Saint Helena is also located below the ITCZ, hence would be more easily attained than Ascencion Island, at least during the norther summer.


Why would this pose a major hindrance though? :notrust:
These aren't my words. If your are going to reply to someone else in the same post, please include the name of the other poster you are quoting, so people do not get the mistaken impression I said them.
 
Jul 2011
579
western Europe
#28
No, the onus is on those making a claim. You are making the claim of Pre-Columbian travel, you prove it. If you don't have evidence, then you can't say it happened. Saying it is possible is not the same as saying it happened.
You've ignored the link I provided as well as my explanations on prima facie and 100% evidence.

We do have evidence, meager as it is. We assume they spoke Gaulish and Brythonic on the evidence we have, not instict.
key word:assume

And this a bad example. Unless you have writing, language leaves no physical trace, and the Celts did not have their own writing.
Just as some explorers leave less traces than others, also depending on recentness and shortage of stay.

Travel and trade do leave physical traces. We can find sites of ancient campfires in the Sinai, you can still see wagon ruts left by the pioneers as they traveled to the American West in places even today. We managed to find the remains of the Franklin expedition, a single expedition in the vast region of the Artic. And we can't find a single solid shred of real undisputed evidence for non Viking Pre-Columbian travel? Bull.
The Vikings in North America are a cherry-picked example given they just happened to leave a relatively large amount of traces.

But food trading wasn't at utmost concern for the Spanish when they conquered rhe Americas, but they still were smart enough to release the value of these new foods.
So if any transatlantic expedition does not result in a food trade, then its members are stupid? Is that what you're suggesting?

These aren't my words. If your are going to reply to someone else in the same post, please include the name of the other poster you are quoting, so people do not get the mistaken impression I said them.
That's the second time you're pretending I didn't.
 
Last edited:
Jan 2015
3,288
Front Lines of the Pig War
#29
The onus is on those who refute highly potential scenarios whilst always necessitating 100% evidence.:
Uh, no.
You've advanced the theory of pre-Columbian travel, its up to you to show some evidence, otherwise it just remains an unproven theory without evidence.
 
Mar 2015
1,405
Yorkshire
#30
https://en.wikipedia.org/wiki/Kon-Tiki_expedition

Kon Tiki Expedition
When I was a kid, I was absolutely enthralled by this adventure and could not read enough books on the subject. Thor Heyerdahl was a house-hold name.
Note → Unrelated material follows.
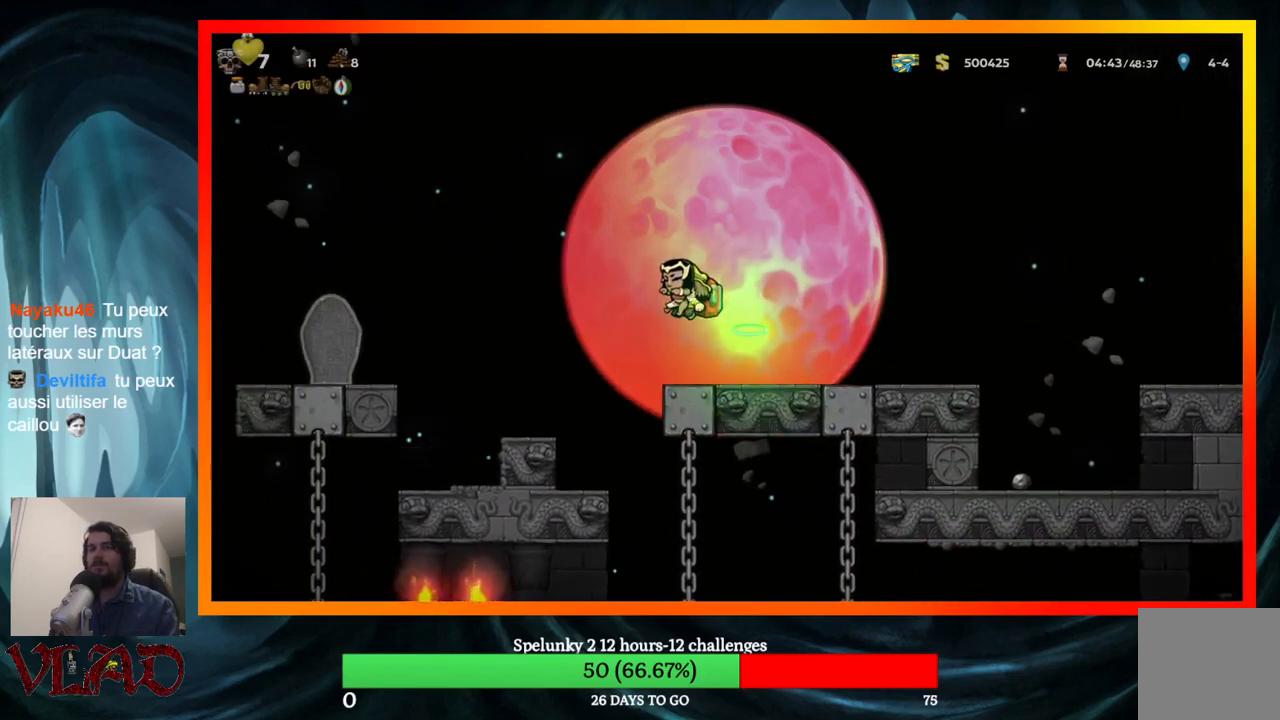
{"buttons": ["A", "DPAD_LEFT"], "events": [[200, "DPAD_LEFT", "up"], [467, "A", "down"], [467, "DPAD_LEFT", "down"]]}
His theory, which he proved by sailing there in a reed boat from Lake Titicaca, was that it was possible for South Americans to reach Easter Island.
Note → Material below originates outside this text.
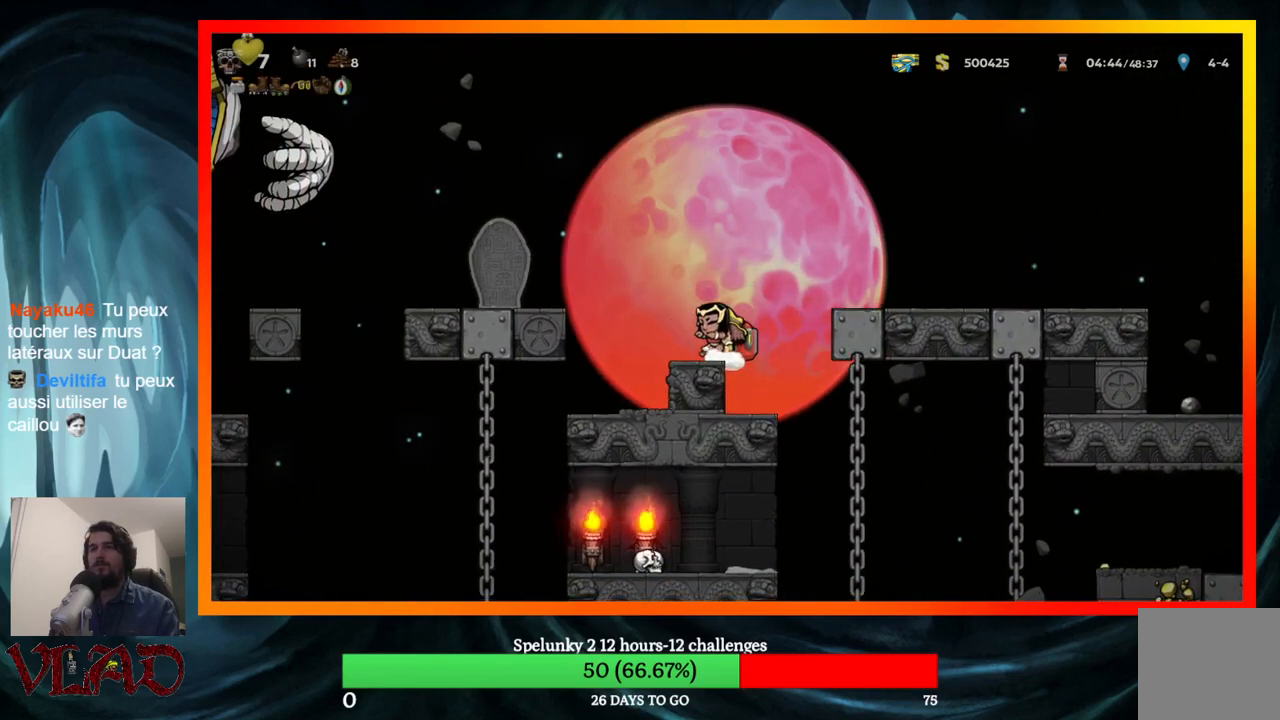
{"buttons": [], "events": [[150, "A", "up"], [367, "DPAD_LEFT", "up"]]}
Easter Island, remote from anywhere, but being so much nearer South America than Polynesia, it was thought certain that he was right.

However we now know he was absolutely wrong. Easter Islanders are Polynesians and we have DNA to prove it.

Ever since then, I am skeptical of claims unless proven - we need proof of African presence in St Helena. Just because it is possible does mean it happened.